Dollar Holds Near Two-Month High as Iran Tensions and Fed Outlook Dominate Markets
The U.S. dollar remained broadly stable on Thursday as investors assessed the impact of escalating tensions between the United States and Iran, alongside stronger-than-expected U.S. inflation data that could influence future Federal Reserve policy decisions.
The U.S. Dollar Index hovered near the 100 level, maintaining gains close to a two-month high as traders remained cautious amid rising geopolitical risks and growing expectations of tighter monetary policy.
US-Iran Escalation Supports Safe-Haven Demand
Market sentiment remained fragile after U.S. forces carried out additional strikes on Iranian targets overnight. President Donald Trump also warned that further military action could follow if Iran failed to reach an agreement with Washington.
Iran responded by launching attacks on U.S. military facilities in Kuwait and Bahrain. The country also announced a suspension of vessel traffic through the Strait of Hormuz, one of the world’s most important routes for global energy shipments.
The latest escalation fueled a rise in oil prices and increased demand for safe-haven assets, helping support the U.S. dollar while keeping currency markets on edge.
Strong US Inflation Data Reinforces Fed Expectations
Fresh economic data released on Wednesday showed that U.S. consumer inflation accelerated in May, strengthening expectations that the Federal Reserve may maintain higher interest rates for longer than previously anticipated.
Headline inflation recorded its fastest annual increase in more than three years, largely driven by rising energy prices linked to the worsening Middle East conflict.
However, core inflation, which excludes volatile food and energy prices, increased by a more modest 0.2% after rising 0.4% in April.
Analysts at ING noted that while higher gasoline prices and airline fares boosted headline inflation, underlying inflation pressures were softer than expected.
They also suggested that inflation could ease in June if gasoline prices retreat, although energy market volatility continues to pose a significant risk.
Markets Price In Potential Fed Rate Hike
Following the inflation report, investors increased their expectations that the Federal Reserve could deliver at least one additional interest rate hike before the end of the year.
Market participants are now closely watching upcoming U.S. producer price data and weekly jobless claims figures for further clues regarding inflation trends and the future path of Federal Reserve policy.
Focus Shifts to Bank of Japan Meeting
In Asia, the Japanese yen remained relatively stable, with the USD/JPY pair trading near 160.52 and holding above the key 160 level that previously triggered intervention by Japanese authorities in April.
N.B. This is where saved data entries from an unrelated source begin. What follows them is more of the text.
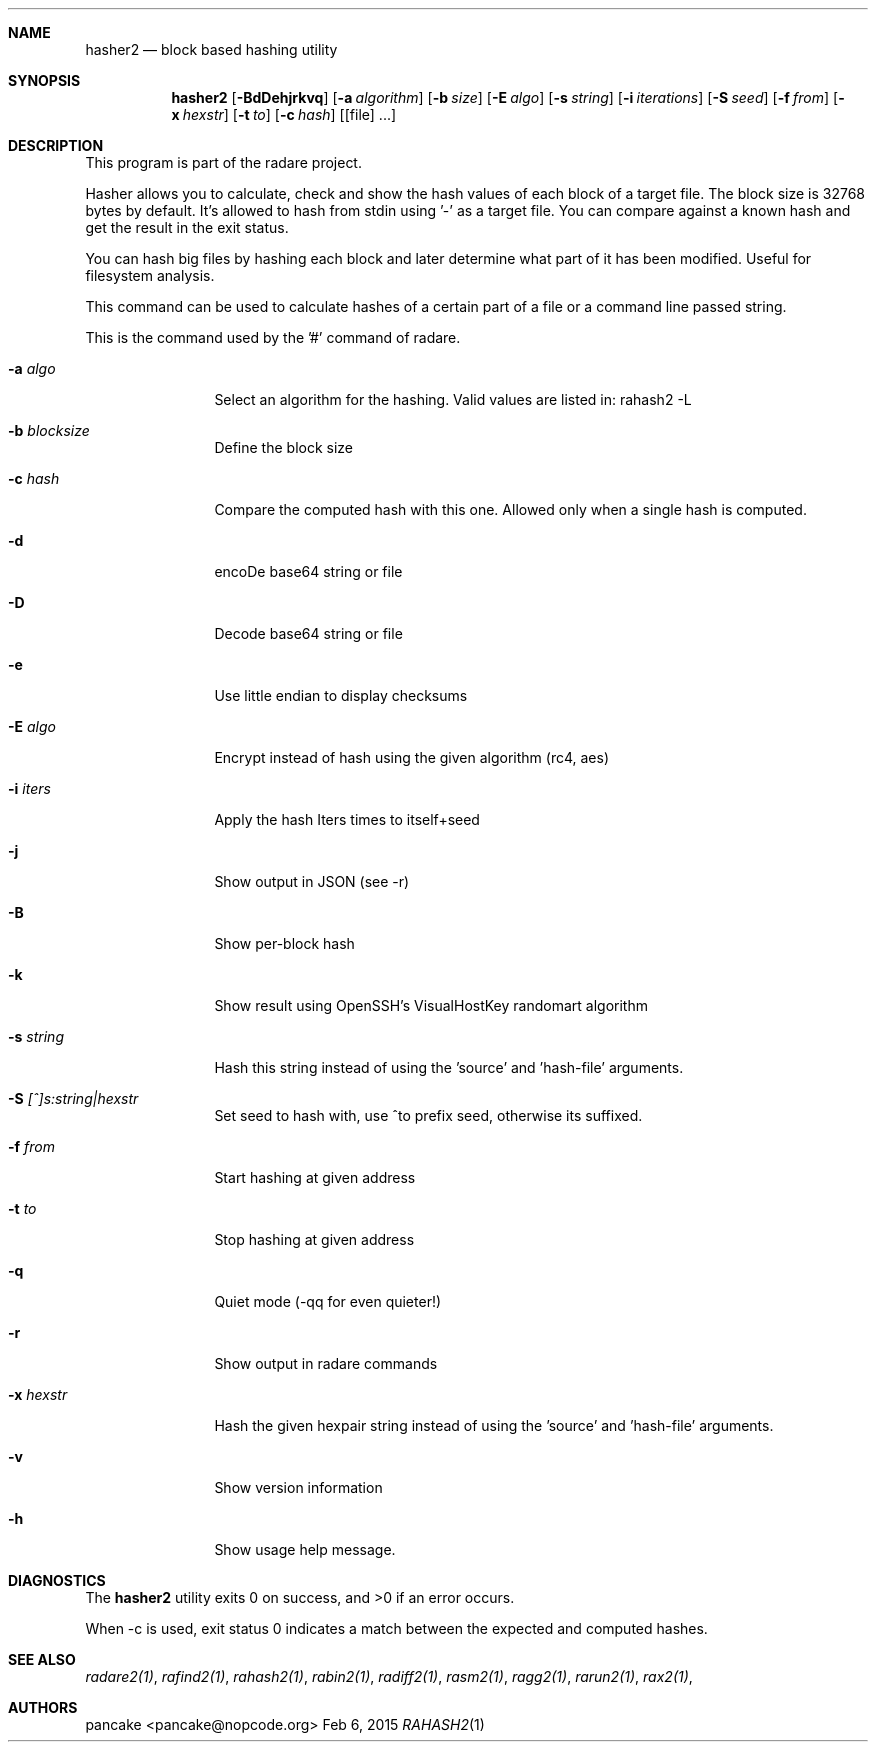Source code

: .Dd Feb 6, 2015
.Dt RAHASH2 1
.Sh NAME
.Nm hasher2
.Nd block based hashing utility
.Sh SYNOPSIS
.Nm hasher2
.Op Fl BdDehjrkvq
.Op Fl a Ar algorithm
.Op Fl b Ar size
.Op Fl E Ar algo
.Op Fl s Ar string
.Op Fl i Ar iterations
.Op Fl S Ar seed
.Op Fl f Ar from
.Op Fl x Ar hexstr
.Op Fl t Ar to
.Op Fl c Ar hash
.Op [file] ...
.Sh DESCRIPTION
This program is part of the radare project.
.Pp
Hasher allows you to calculate, check and show the hash values of each block of a target file. The block size is 32768 bytes by default. It's allowed to hash from stdin using '-' as a target file. You can compare against a known hash and get the result in the exit status.
.Pp
You can hash big files by hashing each block and later determine what part of it has been modified. Useful for filesystem analysis.
.Pp
This command can be used to calculate hashes of a certain part of a file or a command line passed string.
.Pp
This is the command used by the '#' command of radare.
.Bl -tag -width Fl
.It Fl a Ar algo
Select an algorithm for the hashing. Valid values are listed in: rahash2 -L
.It Fl b Ar blocksize
Define the block size
.It Fl c Ar hash
Compare the computed hash with this one. Allowed only when a single hash is computed.
.It Fl d
encoDe base64 string or file
.It Fl D
Decode base64 string or file
.It Fl e
Use little endian to display checksums
.It Fl E Ar algo
Encrypt instead of hash using the given algorithm (rc4, aes)
.It Fl i Ar iters
Apply the hash Iters times to itself+seed
.It Fl j
Show output in JSON (see -r)
.It Fl B
Show per-block hash
.It Fl k
Show result using OpenSSH's VisualHostKey randomart algorithm
.It Fl s Ar string
Hash this string instead of using the 'source' and 'hash-file' arguments.
.It Fl S Ar [^]s:string|hexstr
Set seed to hash with, use ^to prefix seed, otherwise its suffixed.
.It Fl f Ar from
Start hashing at given address
.It Fl t Ar to
Stop hashing at given address
.It Fl q
Quiet mode (-qq for even quieter!)
.It Fl r
Show output in radare commands
.It Fl x Ar hexstr
Hash the given hexpair string instead of using the 'source' and 'hash-file' arguments.
.It Fl v
Show version information
.It Fl h
Show usage help message.
.El
.Sh DIAGNOSTICS
.Ex -std
.Pp
When -c is used, exit status 0 indicates a match between the expected and computed hashes.
.El
.Sh SEE ALSO
.Pp
.Xr radare2(1) ,
.Xr rafind2(1) ,
.Xr rahash2(1) ,
.Xr rabin2(1) ,
.Xr radiff2(1) ,
.Xr rasm2(1) ,
.Xr ragg2(1) ,
.Xr rarun2(1) ,
.Xr rax2(1) ,
.Sh AUTHORS
.Pp
pancake <pancake@nopcode.org>
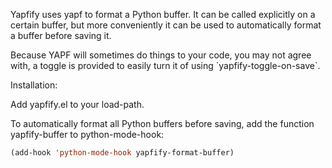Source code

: Yapfify uses yapf to format a Python buffer. It can be called explicitly on a
certain buffer, but more conveniently it can be used to automatically format
a buffer before saving it.

Because YAPF will sometimes do things to your code, you may not agree with, a
toggle is provided to easily turn it of using `yapfify-toggle-on-save`.

Installation:

Add yapfify.el to your load-path.

To automatically format all Python buffers before saving, add the function
yapfify-buffer to python-mode-hook:

#+BEGIN_SRC emacs-lisp
(add-hook 'python-mode-hook yapfify-format-buffer)
#+END_SRC


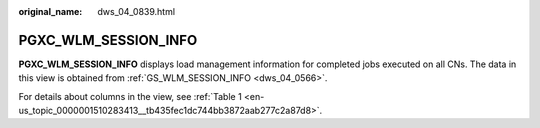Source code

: :original_name: dws_04_0839.html

.. _dws_04_0839:

PGXC_WLM_SESSION_INFO
=====================

**PGXC_WLM_SESSION_INFO** displays load management information for completed jobs executed on all CNs. The data in this view is obtained from :ref:`GS_WLM_SESSION_INFO <dws_04_0566>`.

For details about columns in the view, see :ref:`Table 1 <en-us_topic_0000001510283413__tb435fec1dc744bb3872aab277c2a87d8>`.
Attention is now turning to next week’s Bank of Japan policy meeting, where investors widely expect policymakers to raise interest rates to 1.0% as inflation continues to exceed the central bank’s target.
The Bank of Japan also announced that Governor Kazuo Ueda has been hospitalized for medical treatment and will be unable to attend the June 15-16 meeting.
Meanwhile, China’s yuan remained largely unchanged against the U.S. dollar as traders awaited further economic and policy developments across the region.